He snapped a single picture of the legacy of the world’s greatest mind. What that picture showed chaos. Not an inch of Einstein’s desk was free of paper. Books, manuscripts, magazines, and envelopes were everywhere (alone with what looked like a cookie jar). The same went true for the shelves. One shelf held neatly arrayed journals, but elsewhere were piles and piles of papers. It’s a mess, and he liked it
Paper files, newspaper clippings, torn pages from last month’s issue of the magazine, a few sticky notes, writing pad and a pen along with an empty cup of coffee is a kind of mess that messy people can easily relate to, because only an organizer knows what meaning he gets from those things.
“It’s not mess, basically its reference, sign, hint, ideas and above all its motivation to keep going”, said Aliah, a creative artist, while discussing this topic with me.
LinkedIn’s Arzoona Khalid says: “Well, let me put it this way – have you ever noticed a painter/artist painting a picture?
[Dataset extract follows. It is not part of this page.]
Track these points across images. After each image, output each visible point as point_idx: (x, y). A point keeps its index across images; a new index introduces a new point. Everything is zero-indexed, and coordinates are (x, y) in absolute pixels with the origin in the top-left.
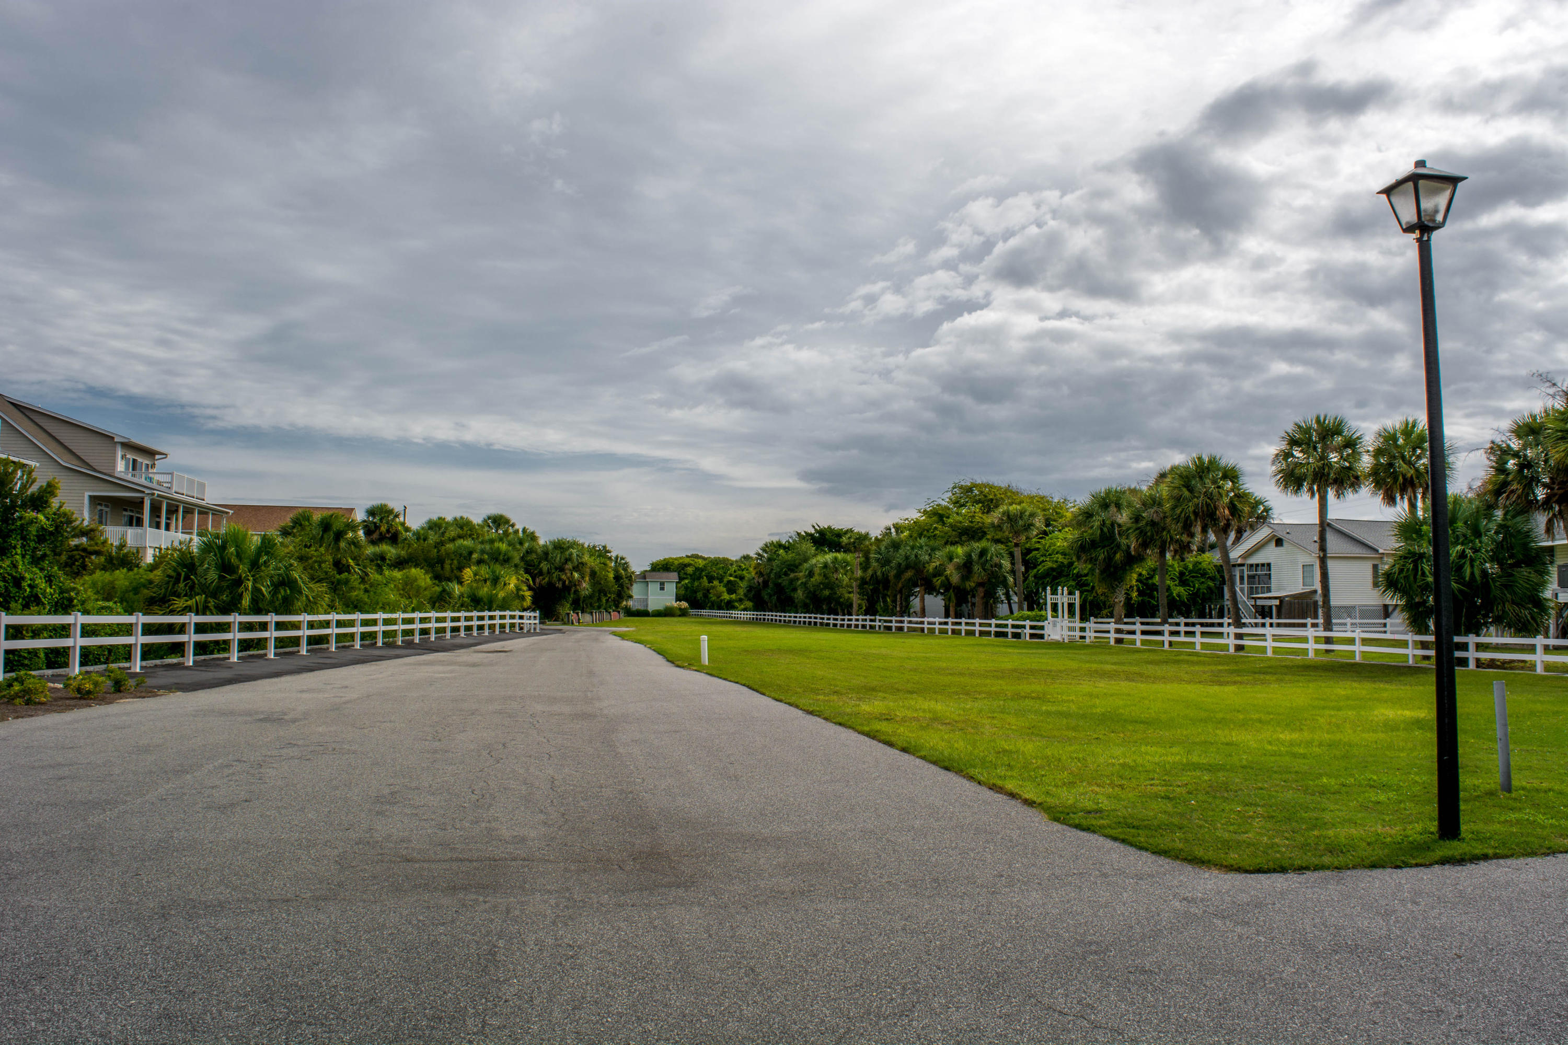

If yes, you might have noticed his scattered brushes, paints, pencils and other tools all over his place – why? Because all those supplies help him in getting the best out of his creativity, they remind him what can be used to make a picture look better and he doesn’t have to take a pause to find out where are the paints or the brush he needs. This saves him from disturbance and interruption that might come in his way to creativity, otherwise.
A Canva blog concludes: Don’t worry about what other think of your desk and instead thrive on the mess to try and stay more creative. Allow the mess to pile up a bit and spend that time constructively on creative tasks instead. You might become overwhelmed by the disorder, in which that is the time to cut back, but if you are trying to achieve a perfectly clean desk, with no clutter, no mementos, no personality, you are also creating an environment with no creativity. Allow your inner messiness to show itself and you might find your brain starts to have a whole lot of better ideas.
So if your work area, like mine, is usually a mess, it’s time to stop apologizing and start feeling good about our ability to prioritize.
Therefore, clutter more, mess more and think more.